**Assignment**
Lines before the one containing "out a full peace" are left out; copy that line and every later line through the end of the data exactly.

**Extracted page text data**
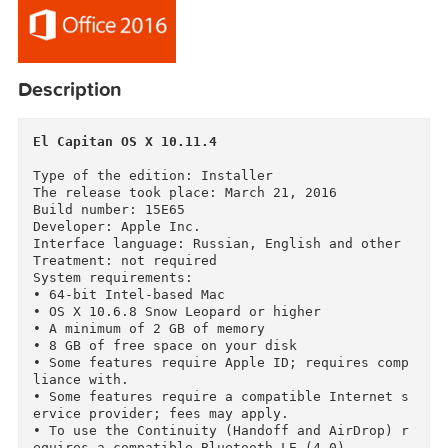
Description
El Capitan OS X 10.11.4
Type of the edition: Installer

The release took place: March 21, 2016

Build number: 15E65

Developer: Apple Inc.

Interface language: Russian, English and other

Treatment: not required

System requirements:

• 64-bit Intel-based Mac

• OS X 10.6.8 Snow Leopard or higher

• A minimum of 2 GB of memory

• 8 GB of free space on your disk
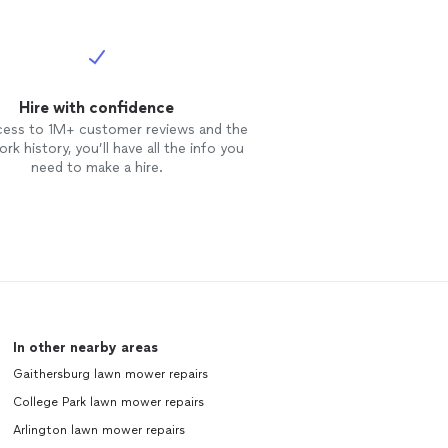
Hire with confidence
cess to 1M+ customer reviews and the
rk history, you’ll have all the info you
need to make a hire.
In other nearby areas
Gaithersburg lawn mower repairs
College Park lawn mower repairs
Arlington lawn mower repairs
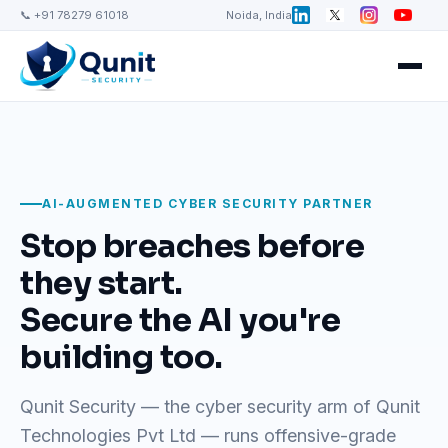
📞 +91 78279 61018
Noida, India
AI-AUGMENTED CYBER SECURITY PARTNER
Stop breaches before
they start.
Secure the AI you're
building too.
Qunit Security — the cyber security arm of Qunit
Technologies Pvt Ltd — runs offensive-grade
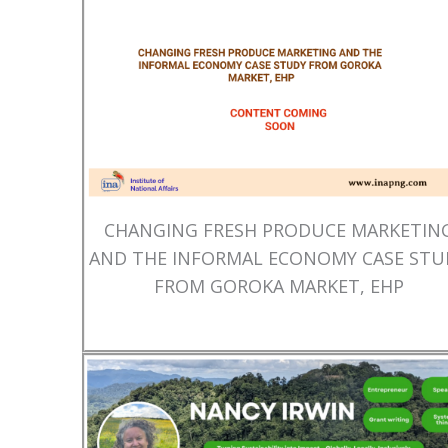
CHANGING FRESH PRODUCE MARKETIN
AND THE INFORMAL ECONOMY CASE STU
FROM GOROKA MARKET, EHP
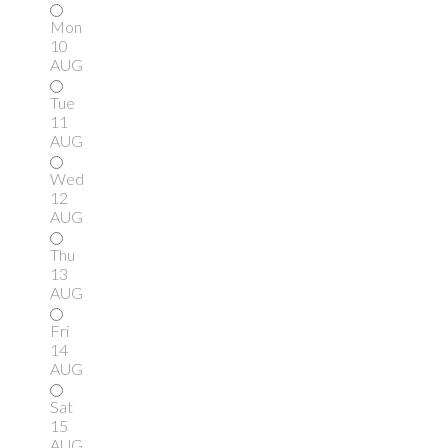
Mon
10
AUG
Tue
11
AUG
Wed
12
AUG
Thu
13
AUG
Fri
14
AUG
Sat
15
AUG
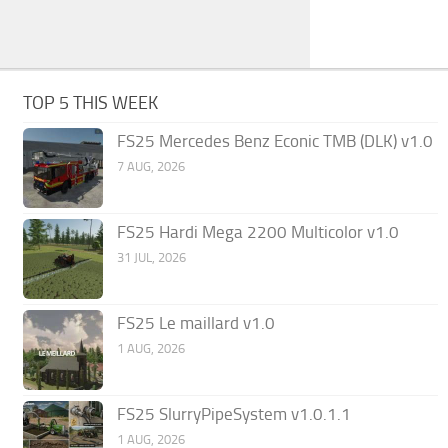
TOP 5 THIS WEEK
FS25 Mercedes Benz Econic TMB (DLK) v1.0
7 AUG, 2026
FS25 Hardi Mega 2200 Multicolor v1.0
31 JUL, 2026
FS25 Le maillard v1.0
1 AUG, 2026
FS25 SlurryPipeSystem v1.0.1.1
1 AUG, 2026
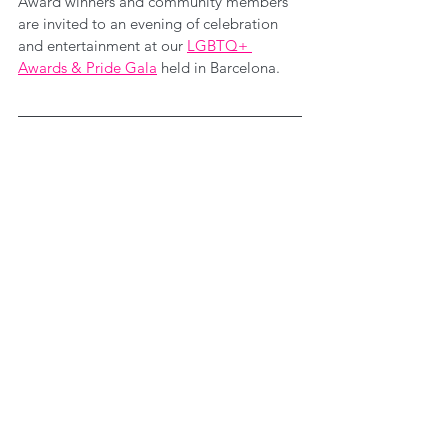
Award winners and community members 
are invited to an evening of celebration 
and entertainment at our 
LGBTQ+ 
Awards & Pride Gala
 held in Barcelona.
While you're here...
Did you know we consult with Businesses, 
ERGs and Change-Leaders providing 
bespoke corporate solutions? Through 
consultancy we design shared learning 
experiences, produce DEI insights and 
craft bespoke content that support 
individuals with strengthening their roles 
as change-agents within their 
communities and organisations. 
Find out 
more 
here
.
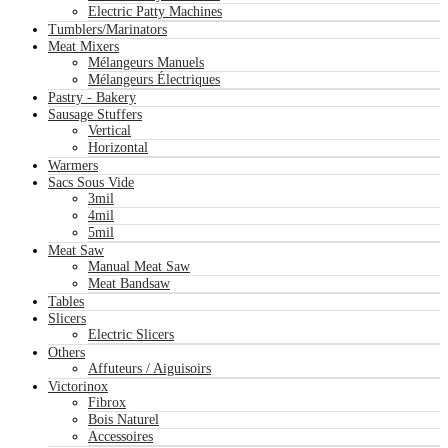
Electric Patty Machines
Tumblers/Marinators
Meat Mixers
Mélangeurs Manuels
Mélangeurs Électriques
Pastry - Bakery
Sausage Stuffers
Vertical
Horizontal
Warmers
Sacs Sous Vide
3mil
4mil
5mil
Meat Saw
Manual Meat Saw
Meat Bandsaw
Tables
Slicers
Electric Slicers
Others
Affuteurs / Aiguisoirs
Victorinox
Fibrox
Bois Naturel
Accessoires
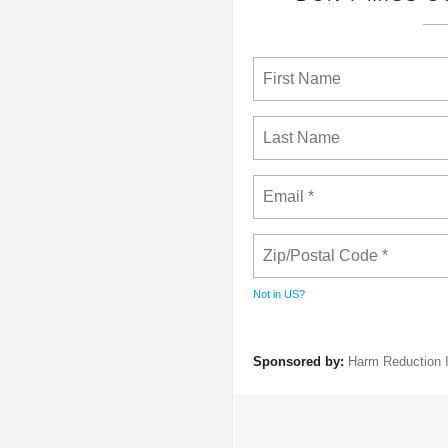
Not in
US
?
Sponsored by:
Harm Reduction I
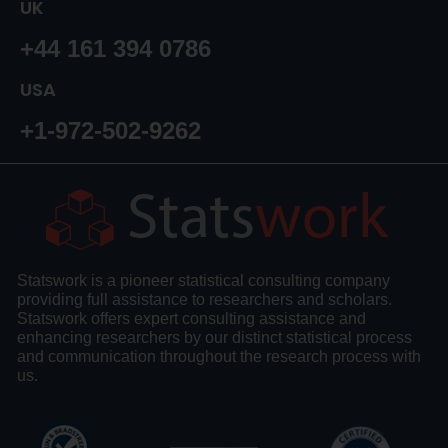
UK
+44 161 394 0786
USA
+1-972-502-9262
Statswork is a pioneer statistical consulting company
providing full assistance to researchers and scholars.
Statswork offers expert consulting assistance and
enhancing researchers by our distinct statistical process
and communication throughout the research process with
us.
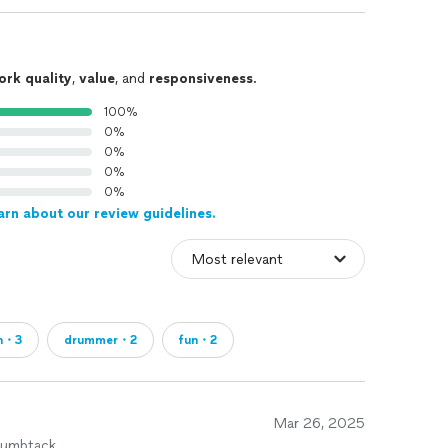
ork quality
,
value
, and
responsiveness
.
100%
0%
0%
0%
0%
arn about our review guidelines.
on・3
drummer・2
fun・2
Mar 26, 2025
humbtack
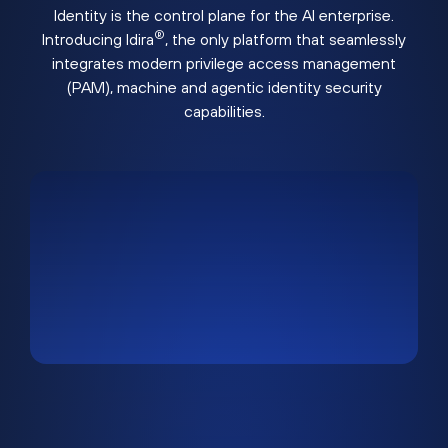
Identity is the control plane for the AI enterprise.
®
Introducing Idira
, the only platform that seamlessly
integrates modern privilege access management
(PAM), machine and agentic identity security
capabilities.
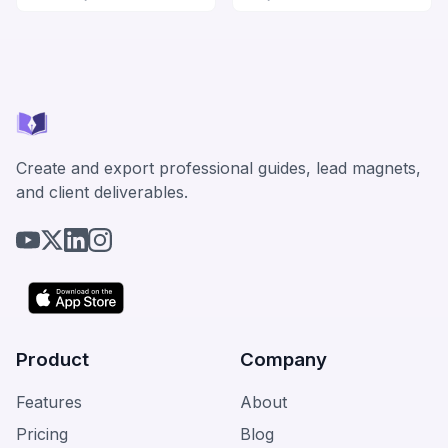
Create and export professional guides, lead magnets,
and client deliverables.
Product
Company
Features
About
Pricing
Blog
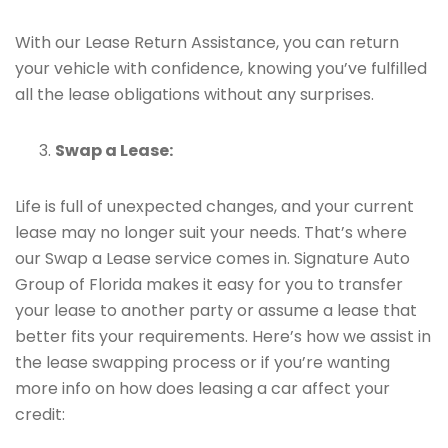
With our Lease Return Assistance, you can return
your vehicle with confidence, knowing you’ve fulfilled
all the lease obligations without any surprises.
Swap a Lease:
Life is full of unexpected changes, and your current
lease may no longer suit your needs. That’s where
our Swap a Lease service comes in. Signature Auto
Group of Florida makes it easy for you to transfer
your lease to another party or assume a lease that
better fits your requirements. Here’s how we assist in
the lease swapping process or if you’re wanting
more info on how does leasing a car affect your
credit:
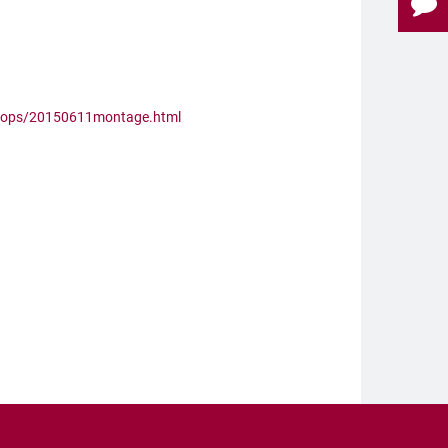
shops/20150611montage.html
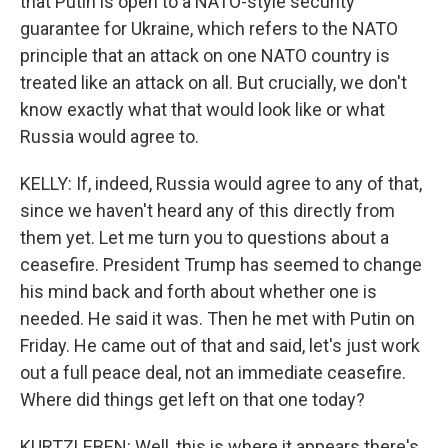
that Putin is open to a NATO-style security
guarantee for Ukraine, which refers to the NATO
principle that an attack on one NATO country is
treated like an attack on all. But crucially, we don't
know exactly what that would look like or what
Russia would agree to.
KELLY: If, indeed, Russia would agree to any of that,
since we haven't heard any of this directly from
them yet. Let me turn you to questions about a
ceasefire. President Trump has seemed to change
his mind back and forth about whether one is
needed. He said it was. Then he met with Putin on
Friday. He came out of that and said, let's just work
out a full peace deal, not an immediate ceasefire.
Where did things get left on that one today?
KURTZLEBEN: Well, this is where it appears there's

**The completed task**
out a full peace deal, not an immediate ceasefire.
Where did things get left on that one today?
KURTZLEBEN: Well, this is where it appears there's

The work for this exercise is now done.